• Page text:

--- start ---

One of the more annoying things I heard some white people say during Barack Obama’s presidency is that he shouldn’t identify as black since he was half white. Curiously, it was extremely rare that I heard anyone refer to him as a “mulatto” which was once the legal term for this in many jurisdictions which determined whether or nor someone could be enslaved.
In fact, there were a whole plethora of terms in the New World for people of partial black ancestry, many of which originated in Haiti: e.g., Quadroon (half mulatto and half white), Octoroon or Metif (half Quadroon and half white), Griffe or Sambo (half black and half mulatto), Sacatra (half Griffe and half black), Meamelouc (half white and half Metif), Quarteron (half Meamelouc and half white), Sangmele (half quarteron and half white), Mango (half Griffe and half black). They even had words for people who were as little one-sixteenth (hexadecaroon) or one sixty-fourth (Sang-mêlé) black.
This tendency to classify people by their percentage of African ancestry was imposed by white people as a justification to deny others their rights or even to buy and sell them. It wasn’t invented by black people, but it forced them to see themselves as a group, and a group that actually could not make fine distinctions about what constituted blackness.
More than anything else, what marked someone as black is that custom or the law treated them as a subclass of human beings based on ancestry rather than appearance.
For poor whites, the most important thing was that they were not put in any of these classifications. This meant they were free to move about and to sell their labor. Their material conditions might be desperate but at least they couldn’t be enslaved. Eventually, the men among them were even granted to right to vote, and this added another important distinction that separated them from blacks.
So, this is the origin of race consciousness among non-land owning or property poor laborers. It’s why most people still consider Barack Obama more black than white, and why Obama feels this way himself.

--- end ---

• Given records:
--- start ---

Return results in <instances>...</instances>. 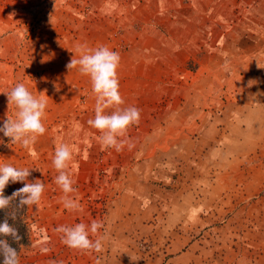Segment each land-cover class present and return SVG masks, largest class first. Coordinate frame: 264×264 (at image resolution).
<instances>
[{
  "label": "rangeland",
  "instance_id": "obj_1",
  "mask_svg": "<svg viewBox=\"0 0 264 264\" xmlns=\"http://www.w3.org/2000/svg\"><path fill=\"white\" fill-rule=\"evenodd\" d=\"M99 46L141 114L120 151L101 150L90 77L66 67ZM18 83L47 99L34 155L0 132V164L45 185L19 264H264V0H0V126ZM59 143L77 150L79 210L55 183ZM93 220L101 252L54 230Z\"/></svg>",
  "mask_w": 264,
  "mask_h": 264
},
{
  "label": "clouds",
  "instance_id": "obj_2",
  "mask_svg": "<svg viewBox=\"0 0 264 264\" xmlns=\"http://www.w3.org/2000/svg\"><path fill=\"white\" fill-rule=\"evenodd\" d=\"M120 55L117 51L106 46H99L94 50L85 51L79 59L73 58L66 66L69 70L79 66V72L90 77L92 91L96 96L95 115L88 120V124L101 133L99 142L101 150L114 148L122 150L128 130L140 122V110L136 107H121L125 101L120 93L118 68ZM9 104L15 105L17 111L15 118H7L0 126V132L10 138L12 144H21L28 148L34 155L31 146L34 145L39 136L47 129L43 124L46 115L47 99L45 95L35 96L28 90L24 83L16 84L12 90L5 93ZM114 109L110 113L105 110ZM76 149L66 143H59L55 148L52 160L53 166L58 172L55 183L62 193L63 203L69 210H79L78 199L71 196L76 192L73 179L74 171L78 169L75 162ZM31 175L30 168H17L11 164H0V210L11 208L9 217L15 221L20 210L25 206H39L45 191L42 181L28 182ZM23 183V187L17 189L11 196H5L4 190L9 183ZM18 199V204L13 206V201ZM104 227L102 221L93 220L90 228L83 223L75 226H58L54 230L62 233V243L71 249L87 252H101L103 250L102 238L90 239V233L96 234ZM0 236L11 237L19 242L22 237L14 225H10L8 218L0 222ZM50 251L47 248L42 252ZM0 256L3 264H19V252L10 246L6 239H0Z\"/></svg>",
  "mask_w": 264,
  "mask_h": 264
},
{
  "label": "trees",
  "instance_id": "obj_3",
  "mask_svg": "<svg viewBox=\"0 0 264 264\" xmlns=\"http://www.w3.org/2000/svg\"><path fill=\"white\" fill-rule=\"evenodd\" d=\"M16 191L13 186L8 185L6 186L4 190V195L5 196H11L12 193ZM18 199L16 201H13V206L18 204ZM11 208L6 209V210H0V222H3L5 218H8V222L10 225H14L18 229L19 235L22 237V239L19 242L14 241L10 236L9 237H4L0 236V239H6L10 246L13 248H16L17 251L19 252L20 248L25 245L28 241L29 238V231H28V207L25 206L23 210H20L17 216V219L13 221L9 217V213L11 212ZM0 264H3V257L0 256Z\"/></svg>",
  "mask_w": 264,
  "mask_h": 264
}]
</instances>
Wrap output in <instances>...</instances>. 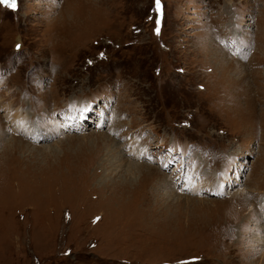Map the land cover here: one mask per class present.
I'll list each match as a JSON object with an SVG mask.
<instances>
[{
	"label": "rangeland",
	"instance_id": "obj_1",
	"mask_svg": "<svg viewBox=\"0 0 264 264\" xmlns=\"http://www.w3.org/2000/svg\"><path fill=\"white\" fill-rule=\"evenodd\" d=\"M162 2L0 4V264H264V0Z\"/></svg>",
	"mask_w": 264,
	"mask_h": 264
},
{
	"label": "snow or ice",
	"instance_id": "obj_2",
	"mask_svg": "<svg viewBox=\"0 0 264 264\" xmlns=\"http://www.w3.org/2000/svg\"><path fill=\"white\" fill-rule=\"evenodd\" d=\"M0 4H3L5 6L10 7L12 10H15L17 7V0H0ZM155 21H156V26L154 28V34L159 36L160 35V30L162 27V21H163V2L162 0H155ZM149 19H153V17H149ZM21 47V45H17V48ZM104 53L102 52L100 54V58H104ZM91 63V62H90ZM66 219H70V214L66 213L65 214ZM101 217H95L93 219V223L99 222Z\"/></svg>",
	"mask_w": 264,
	"mask_h": 264
},
{
	"label": "bare ground",
	"instance_id": "obj_3",
	"mask_svg": "<svg viewBox=\"0 0 264 264\" xmlns=\"http://www.w3.org/2000/svg\"><path fill=\"white\" fill-rule=\"evenodd\" d=\"M10 116H12V115H10ZM18 121H19V123L21 124V126H20V124L18 123ZM25 123H26V121L25 120H17V119H15L14 118V121H13V126L15 127V129L16 128H21V129H25L24 127H25ZM14 135H16V134H14ZM133 148V147H132ZM139 158V157H138ZM119 160L120 161H122V158H120L119 157ZM126 164H128V170L127 171H129L131 174H134L136 171V173L137 174H142L141 172H142V170L144 171L145 169H143L142 167H139V166H137V165H135V164H138V163H126ZM139 165H140V163H139ZM119 166H121V165H118L117 167H119ZM125 166V165H124ZM128 173V172H127ZM129 173V174H130ZM143 175V174H142ZM125 176V175H124ZM123 178V181H124V184H126L127 186H128V184L127 183H131L135 178H136V176H134V178H133V175H128V176H125V177H122ZM110 181V180H109ZM110 182H107L105 185L104 184H102V185H104V186H106V187H108V186H110V184H109ZM262 255H264V253L262 254ZM264 256H262V258H263ZM257 264V263H256ZM259 264H261V263H259Z\"/></svg>",
	"mask_w": 264,
	"mask_h": 264
}]
</instances>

--- end ---

• Given instruction 1: In the essay on racial classification, what does it say marked someone as black more than anything else?
• Given instruction 2: List every advantage that the essay on racial classification says poor whites had because they were not put in any of the classifications.
• Given instruction 3: Continue the essay on racial classification from its final sentence.

• Output 1: Custom or the law treated them as a subclass of human beings based on ancestry rather than appearance.

• Output 2:
- They were free to move about.
- They were free to sell their labor.
- They couldn't be enslaved.
- The men among them were eventually granted the right to vote.

• Output 3:
I thought about this when I saw that a former marine and police officer is running for office in Kentucky as a Democrat and emphasizing the poor whites share a distrust of the legal system with blacks:
[John] Hicks argued that in places like the 6th District, there’s actually more commonality about mistrust of the police and the legal system among different racial and ethnic groups than it might appear…
…“I think the priority has to be to understand that everyone does have a difference of opinion. But that doesn’t make us that different because social justice, criminal justice issues affect everyone in this district,” Hicks said. “People of color don’t trust, and for sometimes very good reasons, because they feel the criminal justice system is broken.”
“And poor white folks in a rural part of this district, they also don’t trust the criminal justice system, largely because they can see that it’s geared towards wealthy folks because you can’t be working at Tire World in Nicholas County, making eight, nine, 10 bucks an hour, and post a million dollars bail when you get charged with a crime — and a wealthy person can,” Hicks said. “And that commonality, that thing that makes us far more alike than different, has to be talked about in these times.”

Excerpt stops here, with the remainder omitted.